begin Passage to read

Supporters of an effort to create a city-owned electric utility in Decorah, Iowa, got a boost this week from a consultant’s report that concludes the move is financially feasible.
“We think the results are very robust,” said Andy Johnson, one of the leaders of the initiative, “and have identified tremendous opportunities.”
Johnson is a board member of Decorah Power, the entity created about a year ago to explore the creation of a public utility in this community of 7,900.
Talk of a municipal utility surfaced after several attempts to develop renewable energy in the city ran into policies of Interstate Power and Light, the investor-owned utility that currently serves Decorah and much of the state.
Five of the Decorah’s largest institutions at one point envisioned building a shared 2.5-megawatt solar array that could provide power to each of the partners. Interstate was cool to the proposal, though, and the Iowa Utilities Board never offered much of a response to it.

end Passage to read
begin Data lines

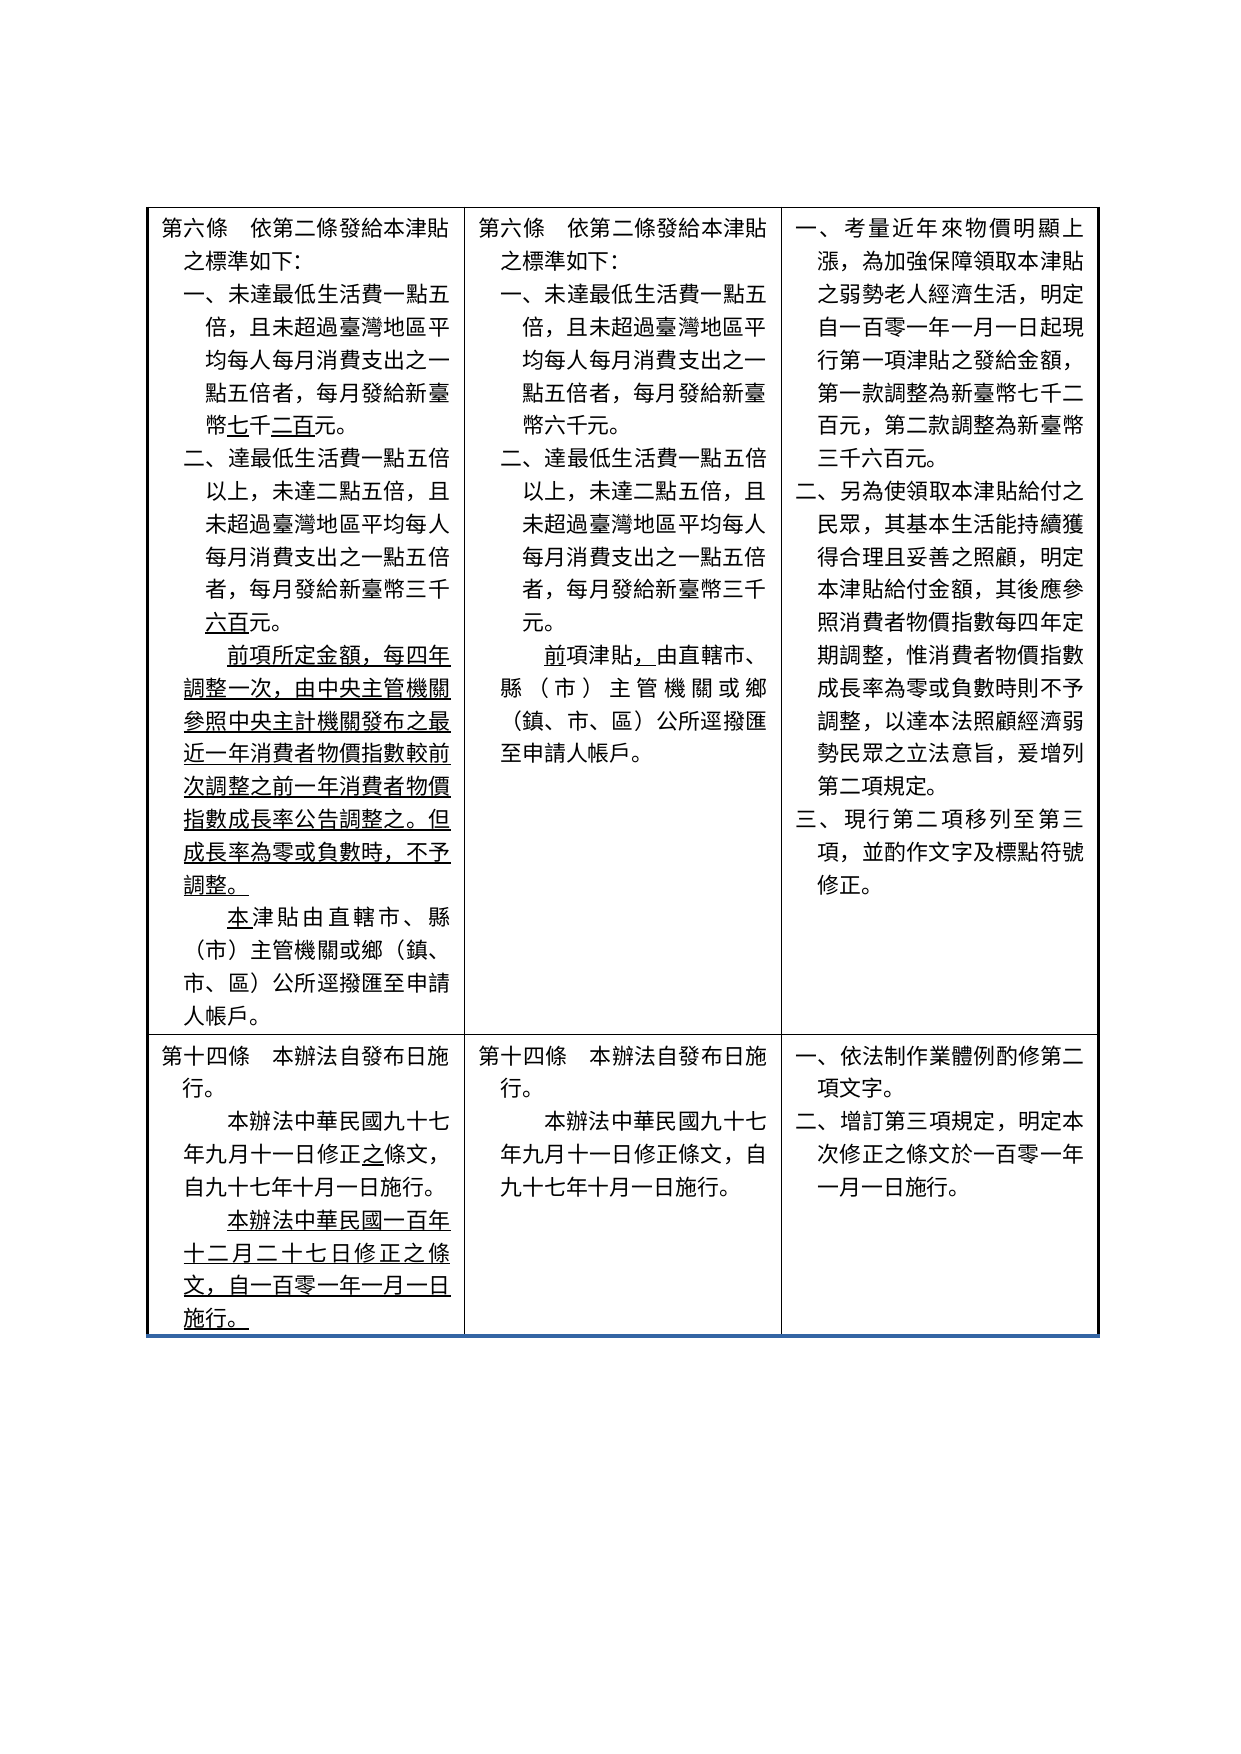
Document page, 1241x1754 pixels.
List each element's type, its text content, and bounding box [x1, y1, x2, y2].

end Data lines

| Direction |
Answer these from the passage about Decorah's public utility effort:
1. How many people live in the community where Decorah Power was created?
2. Which investor-owned utility currently serves Decorah?
3. What capacity was planned for the solar array that five of Decorah's largest institutions once envisioned?

| Task solution |
1. 7,900
2. Interstate Power and Light
3. 2.5 megawatts